JAMA this summer published four letters from a total of 10 doctors and scientists criticizing the original study, with some arguing that the Penn team incorrectly ruled out the possibility of psychological factors. Others criticized the criteria the doctors used to define impairment as overly broad.

Smith and two colleagues published a response that said they are performing "advanced neuroimaging studies" of the patients and are "hoping to identify structural brain changes that may underlie the neurological manifestations."

Beatrice Golomb, a professor of medicine at the University of California at San Diego, is a leading proponent of the theory that pulsed microwaves could explain the symptoms.

She said a friend sent her theory of the case to the State Department in January.

She has authored a paper that will be published in coming days in the journal Neural Computation, she said.

The symptoms experienced by the Cuba patients match symptoms in other people who are "electrosensitive," according to her analysis, which relies on the JAMA study and news reports.

Golomb said she had not seen or communicated with any of the patients or with the doctors who evaluated them.

Proponents of the microwave theory cite studies investigating a possible link between cellphones and cancer. Cellphones emit radiation from the radio part of the electromagnetic spectrum, which includes microwaves.

But decades of research have not established that low levels of radio frequency radiation can harm human health.

The American Cancer Society and Centers for Disease Control and Prevention say there is no scientific evidence that links cellphones to cancer, although both call for more research on the issue.

The World Health Organization classifies radio frequency radiation as a "Class 2B carcinogen,"meaning it possibly can cause cancer in humans.

And it's not clear how a hypothetical microwave weapon would work. Allan Frey, a retired neuroscientist, reported evidence in the 1960s that microwaves can cause a person to perceive sounds under certain circumstances.

That could in theory explain why some of the people who experienced "attacks" heard unusual noises.

But Frey acknowledged that the biology behind this phenomenon is still unknown and said he believes whatever happened in Cuba will remain a mystery.

Radio waves and microwaves are much lower in frequency than the kinds of radiation known to cause tissue damage, such as ultraviolet and X-rays. Microwaves are non-ionizing - they don't carry enough energy to remove electrons from atoms, which can damage DNA.

Microwaves are absorbed by the skin and can cause tissue damage through heating at high intensities - this is why it would be a bad idea for you to stick your head inside a microwave oven while it's on.

Experiments in water, cats and rodents have found some evidence that small sound waves may be produced by microwaves heating water in brain tissue.

"But those effects are basically trivial," said Foster, the engineer who studied microwaves.

To create a sound wave severe enough to be painful, researchers suggest, would take millions of watts of energy and cook a victim's brain tissue before the sound ever bothered them.

Foster said there is no technology capable of using microwaves to produce the kinds of symptoms that the US diplomats have experienced - and not for lack of trying.

During the Cold War, after discovering that the US Embassy in Moscow was being bombarded with low-level microwaves (probably for surveillance purposes), the Pentagon spent several years researching the consequences of microwave exposure and uncovered no evidence of physical or psychological effects.

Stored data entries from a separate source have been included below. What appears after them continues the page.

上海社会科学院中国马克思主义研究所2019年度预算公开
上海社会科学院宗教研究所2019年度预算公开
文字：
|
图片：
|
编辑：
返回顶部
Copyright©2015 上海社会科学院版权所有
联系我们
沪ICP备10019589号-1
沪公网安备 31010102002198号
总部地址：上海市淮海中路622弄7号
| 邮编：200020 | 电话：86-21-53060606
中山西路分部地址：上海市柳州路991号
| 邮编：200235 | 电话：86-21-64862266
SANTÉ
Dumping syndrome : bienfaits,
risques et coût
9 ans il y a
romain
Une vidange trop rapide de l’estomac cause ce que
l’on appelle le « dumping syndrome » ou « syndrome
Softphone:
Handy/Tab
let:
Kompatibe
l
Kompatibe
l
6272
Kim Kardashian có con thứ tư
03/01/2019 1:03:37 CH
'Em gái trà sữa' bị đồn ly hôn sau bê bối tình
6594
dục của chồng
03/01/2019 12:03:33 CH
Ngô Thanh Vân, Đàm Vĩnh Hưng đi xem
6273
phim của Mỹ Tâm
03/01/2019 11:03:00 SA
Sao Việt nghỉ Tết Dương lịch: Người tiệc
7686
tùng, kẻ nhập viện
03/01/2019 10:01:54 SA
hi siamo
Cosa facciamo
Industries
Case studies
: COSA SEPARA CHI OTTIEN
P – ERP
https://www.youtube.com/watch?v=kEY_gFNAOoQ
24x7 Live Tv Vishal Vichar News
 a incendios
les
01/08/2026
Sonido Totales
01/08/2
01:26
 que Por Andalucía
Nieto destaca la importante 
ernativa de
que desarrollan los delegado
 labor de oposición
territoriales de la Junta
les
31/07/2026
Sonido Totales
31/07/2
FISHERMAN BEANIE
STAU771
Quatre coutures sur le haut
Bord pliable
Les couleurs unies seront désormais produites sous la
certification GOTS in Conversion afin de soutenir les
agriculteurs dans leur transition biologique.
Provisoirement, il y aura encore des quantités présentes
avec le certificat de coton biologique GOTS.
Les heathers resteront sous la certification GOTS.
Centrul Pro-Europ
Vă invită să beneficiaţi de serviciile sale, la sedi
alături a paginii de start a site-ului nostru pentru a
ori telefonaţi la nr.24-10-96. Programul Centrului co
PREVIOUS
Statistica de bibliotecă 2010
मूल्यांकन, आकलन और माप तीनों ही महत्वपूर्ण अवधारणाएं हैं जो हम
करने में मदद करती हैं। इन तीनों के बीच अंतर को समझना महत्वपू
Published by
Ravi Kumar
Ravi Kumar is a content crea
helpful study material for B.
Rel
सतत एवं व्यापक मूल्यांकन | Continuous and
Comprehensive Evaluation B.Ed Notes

More recently, various branches of the military have sought to create microwave tools that disable opponents by interfering with their hearing or other brain systems, but none appear to have been fully developed.

"Actually the Navy was interested in seeing whether this could be used as a weapon, and we spent a lot of time thinking about it," Foster recalled, "but the phenomenon was simply too weak to be of any conceivable use."